Costas’ comments came under such a firestorm that he and NBC felt compelled to undertake a spin/damage control campaign to clarify his position on gun control, the second Amendment, and gun reform. I agree with Costas comments on the Dan Patrick show when he said that trying to explain his thoughts on a complex subject in less than two minutes left the comments open to be misinterpreted. I wonder what the media reaction would have been if Costas said that Belcher and Perkins would still be alive if they stayed home with their three month old child instead of going out at all hours of the night.
As much commotion the murder-suicide caused on Saturday and Sunday in the world of sports reporting, by Monday the incident had largely disappeared from the sports headlines, leaving the field of handguns to the news stations in order to turn their attention to the ‘pistol’ formation that Robert Griffin III and the Washington Redskins employed to beat the Giants on Monday Night Football.

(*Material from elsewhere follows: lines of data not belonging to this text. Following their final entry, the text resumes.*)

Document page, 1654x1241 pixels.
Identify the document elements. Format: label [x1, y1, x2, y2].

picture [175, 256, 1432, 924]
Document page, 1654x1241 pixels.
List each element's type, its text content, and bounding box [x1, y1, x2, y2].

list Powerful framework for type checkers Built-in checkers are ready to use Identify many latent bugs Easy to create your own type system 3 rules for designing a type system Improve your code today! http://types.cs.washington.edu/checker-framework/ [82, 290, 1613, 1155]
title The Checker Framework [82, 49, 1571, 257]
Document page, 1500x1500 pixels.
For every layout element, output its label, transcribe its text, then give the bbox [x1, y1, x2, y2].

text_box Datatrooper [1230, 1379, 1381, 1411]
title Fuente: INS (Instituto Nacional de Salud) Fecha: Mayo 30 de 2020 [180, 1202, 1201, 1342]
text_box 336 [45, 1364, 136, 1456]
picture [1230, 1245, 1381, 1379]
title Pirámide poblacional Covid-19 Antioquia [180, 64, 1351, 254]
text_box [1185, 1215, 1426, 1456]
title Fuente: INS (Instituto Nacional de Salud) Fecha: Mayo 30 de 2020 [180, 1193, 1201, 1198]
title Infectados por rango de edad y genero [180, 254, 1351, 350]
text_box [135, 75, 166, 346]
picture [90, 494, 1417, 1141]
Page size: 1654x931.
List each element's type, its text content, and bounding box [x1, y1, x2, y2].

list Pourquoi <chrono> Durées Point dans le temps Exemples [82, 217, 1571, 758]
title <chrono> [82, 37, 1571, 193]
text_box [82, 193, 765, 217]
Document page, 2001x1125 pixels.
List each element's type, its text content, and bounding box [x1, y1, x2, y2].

By Friday, sports attention had been turned to the Knicks destruction of the NBA champion Miami Heat, the upcoming week of football games including the Redskins matchup with the Ravens and Monday Night’s Texan-Patriot matchup, and Johnny Football winning the Heisman Trophy.
It seemed as if the sports world was returning to normal. Yesterday, Dallas Cowboy defensive lineman Brent Jones was arrested for intoxication manslaughter when he flipped his car in a pre-dawn accident, killing his teammate Jerry Brown. Maybe Saturday NFL murders are the ‘new normal’.